**YOUR TASK**
Give everything from the line that contains "text Всесвітня павутина" down to the line that contains "text Вступ [215, 118, 1152, 156]" as a JSON list of strings, one string per line, leaving out blank lines.

Bounding box entries:
########################################

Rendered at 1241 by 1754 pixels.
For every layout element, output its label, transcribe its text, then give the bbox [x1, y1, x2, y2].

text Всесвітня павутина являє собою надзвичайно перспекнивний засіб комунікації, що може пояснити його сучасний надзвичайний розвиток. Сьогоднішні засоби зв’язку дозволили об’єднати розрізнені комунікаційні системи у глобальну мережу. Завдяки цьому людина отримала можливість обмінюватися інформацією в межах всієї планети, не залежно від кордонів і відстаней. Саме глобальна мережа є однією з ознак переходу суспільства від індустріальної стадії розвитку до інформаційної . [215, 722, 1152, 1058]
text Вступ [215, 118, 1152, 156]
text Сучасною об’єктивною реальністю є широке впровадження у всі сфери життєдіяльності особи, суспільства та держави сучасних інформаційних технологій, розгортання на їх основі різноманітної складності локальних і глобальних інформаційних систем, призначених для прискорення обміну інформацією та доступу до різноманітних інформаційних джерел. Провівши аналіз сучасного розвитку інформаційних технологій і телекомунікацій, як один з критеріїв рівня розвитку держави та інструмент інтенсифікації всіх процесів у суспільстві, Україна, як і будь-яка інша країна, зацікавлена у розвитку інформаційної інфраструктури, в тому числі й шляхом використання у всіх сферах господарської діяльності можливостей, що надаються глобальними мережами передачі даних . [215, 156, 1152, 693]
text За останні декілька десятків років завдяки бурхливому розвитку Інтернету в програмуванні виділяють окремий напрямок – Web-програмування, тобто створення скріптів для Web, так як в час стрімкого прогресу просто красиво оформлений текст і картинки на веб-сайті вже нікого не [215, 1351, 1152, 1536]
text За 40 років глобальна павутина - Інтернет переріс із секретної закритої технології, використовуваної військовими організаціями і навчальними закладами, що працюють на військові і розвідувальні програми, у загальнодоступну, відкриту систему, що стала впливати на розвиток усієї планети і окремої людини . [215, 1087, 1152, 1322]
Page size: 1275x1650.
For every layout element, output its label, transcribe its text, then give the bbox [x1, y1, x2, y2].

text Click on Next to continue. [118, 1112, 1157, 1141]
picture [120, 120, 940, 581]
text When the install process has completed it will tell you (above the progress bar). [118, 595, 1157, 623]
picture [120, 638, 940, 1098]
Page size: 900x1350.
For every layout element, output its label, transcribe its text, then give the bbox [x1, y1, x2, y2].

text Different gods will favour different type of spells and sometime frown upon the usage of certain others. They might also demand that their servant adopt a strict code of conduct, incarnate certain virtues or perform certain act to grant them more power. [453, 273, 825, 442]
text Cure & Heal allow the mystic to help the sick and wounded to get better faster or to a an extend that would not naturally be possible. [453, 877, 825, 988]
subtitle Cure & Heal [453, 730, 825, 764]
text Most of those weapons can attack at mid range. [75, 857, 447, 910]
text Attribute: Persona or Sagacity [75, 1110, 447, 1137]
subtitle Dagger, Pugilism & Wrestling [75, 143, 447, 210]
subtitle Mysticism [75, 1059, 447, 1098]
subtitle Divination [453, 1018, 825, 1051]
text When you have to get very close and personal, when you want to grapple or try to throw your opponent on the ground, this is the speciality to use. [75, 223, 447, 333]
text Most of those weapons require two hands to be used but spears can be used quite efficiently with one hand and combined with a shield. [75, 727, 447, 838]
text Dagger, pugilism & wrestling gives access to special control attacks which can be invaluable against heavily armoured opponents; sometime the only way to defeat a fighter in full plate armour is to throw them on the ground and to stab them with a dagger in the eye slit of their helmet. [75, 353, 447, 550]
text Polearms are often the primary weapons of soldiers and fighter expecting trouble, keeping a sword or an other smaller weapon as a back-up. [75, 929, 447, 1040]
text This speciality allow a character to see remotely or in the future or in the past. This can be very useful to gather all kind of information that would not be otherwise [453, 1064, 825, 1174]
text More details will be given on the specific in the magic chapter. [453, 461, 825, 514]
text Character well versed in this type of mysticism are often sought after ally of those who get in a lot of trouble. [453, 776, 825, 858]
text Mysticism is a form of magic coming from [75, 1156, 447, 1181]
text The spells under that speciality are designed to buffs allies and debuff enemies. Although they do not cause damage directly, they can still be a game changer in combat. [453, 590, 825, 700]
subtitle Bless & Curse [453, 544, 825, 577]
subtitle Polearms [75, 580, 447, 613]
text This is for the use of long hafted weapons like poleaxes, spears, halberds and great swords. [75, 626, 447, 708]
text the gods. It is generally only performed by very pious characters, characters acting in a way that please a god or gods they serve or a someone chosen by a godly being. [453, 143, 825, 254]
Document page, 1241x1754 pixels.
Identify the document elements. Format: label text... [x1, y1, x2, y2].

########################################

**THE ANSWER**
[
  "text Всесвітня павутина являє собою надзвичайно перспекнивний засіб комунікації, що може пояснити його сучасний надзвичайний розвиток. Сьогоднішні засоби зв’язку дозволили об’єднати розрізнені комунікаційні системи у глобальну мережу. Завдяки цьому людина отримала можливість обмінюватися інформацією в межах всієї планети, не залежно від кордонів і відстаней. Саме глобальна мережа є однією з ознак переходу суспільства від індустріальної стадії розвитку до інформаційної . [215, 722, 1152, 1058]",
  "text Вступ [215, 118, 1152, 156]"
]